'''

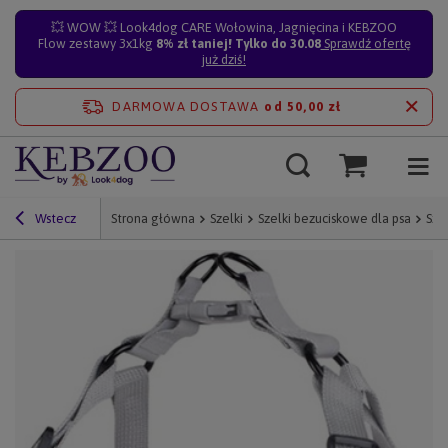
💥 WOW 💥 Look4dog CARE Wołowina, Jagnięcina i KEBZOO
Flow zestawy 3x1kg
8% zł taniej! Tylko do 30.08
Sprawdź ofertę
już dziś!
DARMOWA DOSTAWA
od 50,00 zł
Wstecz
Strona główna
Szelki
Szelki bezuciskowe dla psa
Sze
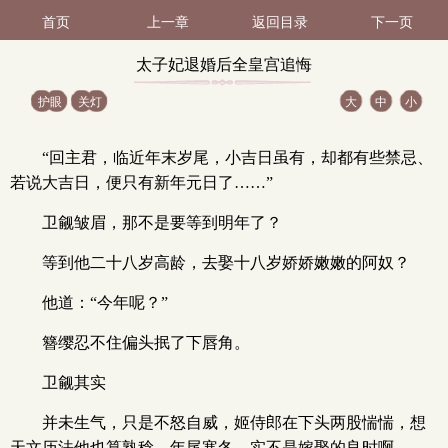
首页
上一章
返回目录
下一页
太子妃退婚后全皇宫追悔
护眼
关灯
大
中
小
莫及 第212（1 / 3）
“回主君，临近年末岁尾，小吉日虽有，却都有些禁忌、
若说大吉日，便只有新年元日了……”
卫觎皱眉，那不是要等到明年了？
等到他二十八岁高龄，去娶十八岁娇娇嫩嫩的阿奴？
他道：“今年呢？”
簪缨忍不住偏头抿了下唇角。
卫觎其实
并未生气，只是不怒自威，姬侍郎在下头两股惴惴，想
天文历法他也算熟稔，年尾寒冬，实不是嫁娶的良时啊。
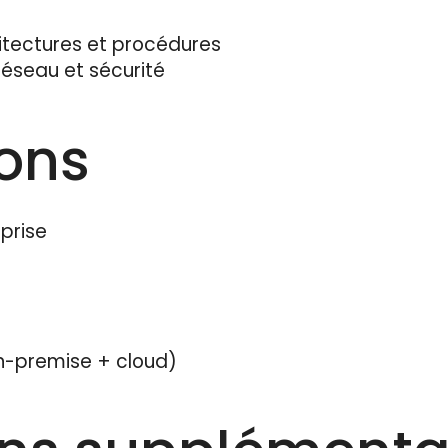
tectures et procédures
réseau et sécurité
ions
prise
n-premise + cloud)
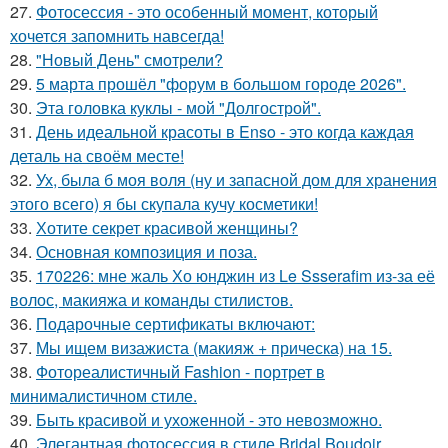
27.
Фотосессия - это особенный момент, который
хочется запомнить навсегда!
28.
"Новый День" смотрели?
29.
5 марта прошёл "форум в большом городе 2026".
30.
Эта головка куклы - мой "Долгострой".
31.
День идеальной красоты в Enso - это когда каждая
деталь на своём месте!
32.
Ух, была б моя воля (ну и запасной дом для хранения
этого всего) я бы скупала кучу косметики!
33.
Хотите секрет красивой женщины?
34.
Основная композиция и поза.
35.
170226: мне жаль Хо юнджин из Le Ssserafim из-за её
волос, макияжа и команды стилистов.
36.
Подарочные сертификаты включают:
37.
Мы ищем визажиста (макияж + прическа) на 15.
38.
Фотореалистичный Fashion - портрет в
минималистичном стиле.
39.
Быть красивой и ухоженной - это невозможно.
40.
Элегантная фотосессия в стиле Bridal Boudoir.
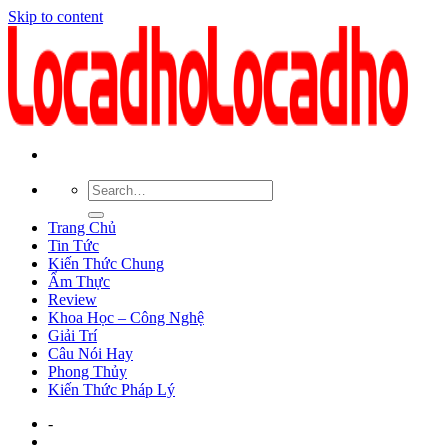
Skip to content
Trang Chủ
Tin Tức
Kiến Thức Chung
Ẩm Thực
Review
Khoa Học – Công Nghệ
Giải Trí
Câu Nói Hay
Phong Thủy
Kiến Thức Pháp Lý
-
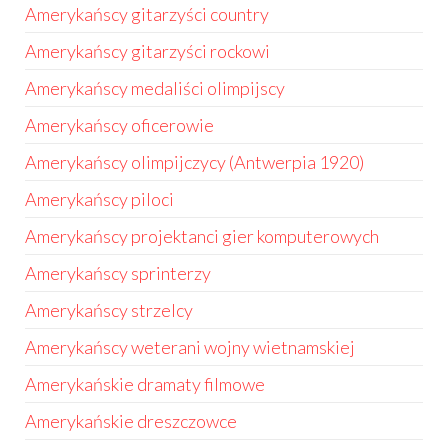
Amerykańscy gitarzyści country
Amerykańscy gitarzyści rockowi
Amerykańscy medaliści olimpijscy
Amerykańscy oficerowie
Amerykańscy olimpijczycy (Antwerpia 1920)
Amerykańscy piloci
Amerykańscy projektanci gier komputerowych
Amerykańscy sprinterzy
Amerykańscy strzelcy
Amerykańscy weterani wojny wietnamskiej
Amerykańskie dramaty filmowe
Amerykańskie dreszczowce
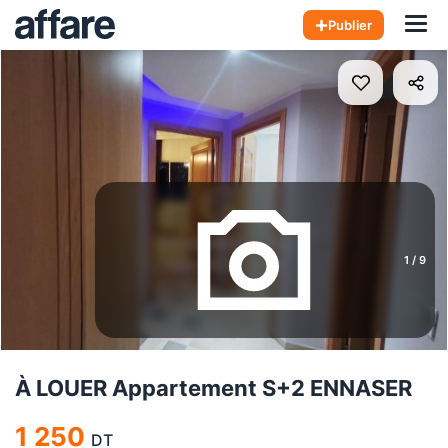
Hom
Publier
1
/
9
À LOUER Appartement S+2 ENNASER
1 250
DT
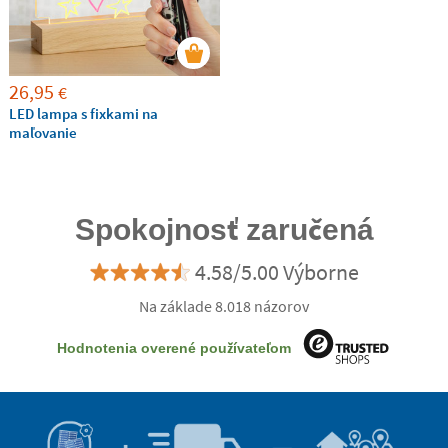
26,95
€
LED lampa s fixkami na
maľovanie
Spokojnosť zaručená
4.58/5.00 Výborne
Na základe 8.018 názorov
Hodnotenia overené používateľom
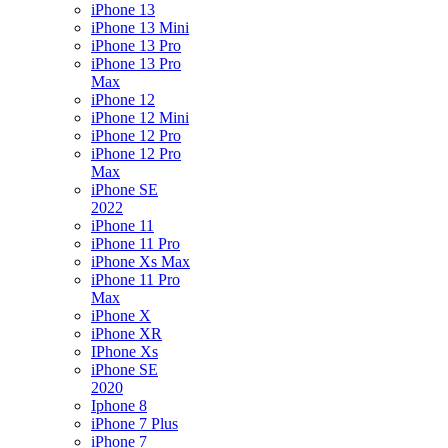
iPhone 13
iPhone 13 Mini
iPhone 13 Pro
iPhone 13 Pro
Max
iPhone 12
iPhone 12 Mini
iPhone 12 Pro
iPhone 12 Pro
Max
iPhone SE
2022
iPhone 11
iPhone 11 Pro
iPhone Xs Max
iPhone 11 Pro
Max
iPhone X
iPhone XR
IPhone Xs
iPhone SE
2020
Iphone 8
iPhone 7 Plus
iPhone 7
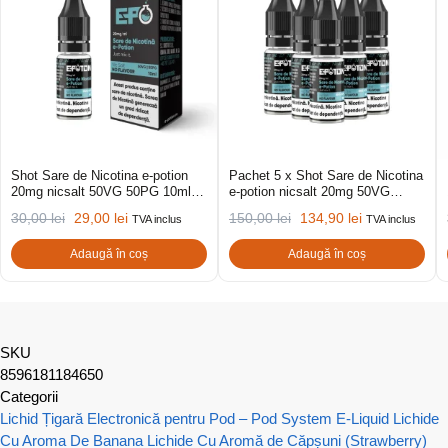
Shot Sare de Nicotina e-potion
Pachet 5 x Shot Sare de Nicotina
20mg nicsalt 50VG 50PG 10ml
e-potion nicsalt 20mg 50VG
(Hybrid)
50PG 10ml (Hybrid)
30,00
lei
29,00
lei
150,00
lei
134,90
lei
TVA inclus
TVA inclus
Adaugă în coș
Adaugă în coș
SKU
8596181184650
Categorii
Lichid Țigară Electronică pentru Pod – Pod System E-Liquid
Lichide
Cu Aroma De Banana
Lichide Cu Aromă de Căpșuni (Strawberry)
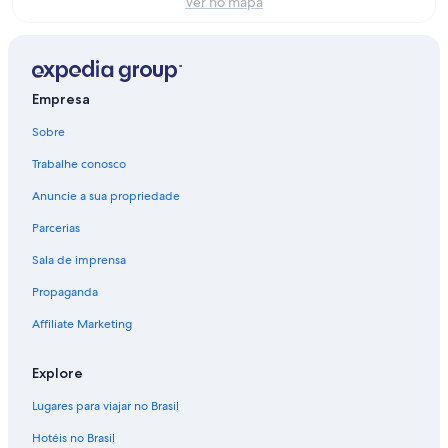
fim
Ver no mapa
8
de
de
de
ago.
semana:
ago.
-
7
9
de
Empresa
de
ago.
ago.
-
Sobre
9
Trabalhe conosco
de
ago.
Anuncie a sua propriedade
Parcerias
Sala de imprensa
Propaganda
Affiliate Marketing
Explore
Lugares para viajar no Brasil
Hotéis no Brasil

'''

→ УСЛОВИЕ ЗАДАНИЯ: Воспроизведите без изменений все строки материала, опустив изображения.

→ ОТВЕТ К ЗАДАНИЮ:
💥 WOW 💥 Look4dog CARE Wołowina, Jagnięcina i KEBZOO
Flow zestawy 3x1kg
8% zł taniej! Tylko do 30.08
Sprawdź ofertę
już dziś!
DARMOWA DOSTAWA
od 50,00 zł
Wstecz
Strona główna
Szelki
Szelki bezuciskowe dla psa
Sze
首页
上一章
返回目录
下一页
太子妃退婚后全皇宫追悔
护眼
关灯
大
中
小
莫及 第212（1 / 3）
“回主君，临近年末岁尾，小吉日虽有，却都有些禁忌、
若说大吉日，便只有新年元日了……”
卫觎皱眉，那不是要等到明年了？
等到他二十八岁高龄，去娶十八岁娇娇嫩嫩的阿奴？
他道：“今年呢？”
簪缨忍不住偏头抿了下唇角。
卫觎其实
并未生气，只是不怒自威，姬侍郎在下头两股惴惴，想
天文历法他也算熟稔，年尾寒冬，实不是嫁娶的良时啊。
tectures et procédures
réseau et sécurité
ions
prise
n-premise + cloud)
27.
Фотосессия - это особенный момент, который
хочется запомнить навсегда!
28.
"Новый День" смотрели?
29.
5 марта прошёл "форум в большом городе 2026".
30.
Эта головка куклы - мой "Долгострой".
31.
День идеальной красоты в Enso - это когда каждая
деталь на своём месте!
32.
Ух, была б моя воля (ну и запасной дом для хранения
этого всего) я бы скупала кучу косметики!
33.
Хотите секрет красивой женщины?
34.
Основная композиция и поза.
35.
170226: мне жаль Хо юнджин из Le Ssserafim из-за её
волос, макияжа и команды стилистов.
36.
Подарочные сертификаты включают:
37.
Мы ищем визажиста (макияж + прическа) на 15.
38.
Фотореалистичный Fashion - портрет в
минималистичном стиле.
39.
Быть красивой и ухоженной - это невозможно.
40.
Элегантная фотосессия в стиле Bridal Boudoir.
Skip to content
Trang Chủ
Tin Tức
Kiến Thức Chung
Ẩm Thực
Review
Khoa Học – Công Nghệ
Giải Trí
Câu Nói Hay
Phong Thủy
Kiến Thức Pháp Lý
-
Amerykańscy gitarzyści country
Amerykańscy gitarzyści rockowi
Amerykańscy medaliści olimpijscy
Amerykańscy oficerowie
Amerykańscy olimpijczycy (Antwerpia 1920)
Amerykańscy piloci
Amerykańscy projektanci gier komputerowych
Amerykańscy sprinterzy
Amerykańscy strzelcy
Amerykańscy weterani wojny wietnamskiej
Amerykańskie dramaty filmowe
Amerykańskie dreszczowce
Hom
Publier
1
/
9
À LOUER Appartement S+2 ENNASER
1 250
DT
26,95
€
LED lampa s fixkami na
maľovanie
Spokojnosť zaručená
4.58/5.00 Výborne
Na základe 8.018 názorov
Hodnotenia overené používateľom
iPhone 13
iPhone 13 Mini
iPhone 13 Pro
iPhone 13 Pro
Max
iPhone 12
iPhone 12 Mini
iPhone 12 Pro
iPhone 12 Pro
Max
iPhone SE
2022
iPhone 11
iPhone 11 Pro
iPhone Xs Max
iPhone 11 Pro
Max
iPhone X
iPhone XR
IPhone Xs
iPhone SE
2020
Iphone 8
iPhone 7 Plus
iPhone 7
Shot Sare de Nicotina e-potion
Pachet 5 x Shot Sare de Nicotina
20mg nicsalt 50VG 50PG 10ml
e-potion nicsalt 20mg 50VG
(Hybrid)
50PG 10ml (Hybrid)
30,00
lei
29,00
lei
150,00
lei
134,90
lei
TVA inclus
TVA inclus
Adaugă în coș
Adaugă în coș
SKU
8596181184650
Categorii
Lichid Țigară Electronică pentru Pod – Pod System E-Liquid
Lichide
Cu Aroma De Banana
Lichide Cu Aromă de Căpșuni (Strawberry)
fim
Ver no mapa
8
de
de
de
ago.
semana:
ago.
-
7
9
de
Empresa
de
ago.
ago.
-
Sobre
9
Trabalhe conosco
de
ago.
Anuncie a sua propriedade
Parcerias
Sala de imprensa
Propaganda
Affiliate Marketing
Explore
Lugares para viajar no Brasil
Hotéis no Brasil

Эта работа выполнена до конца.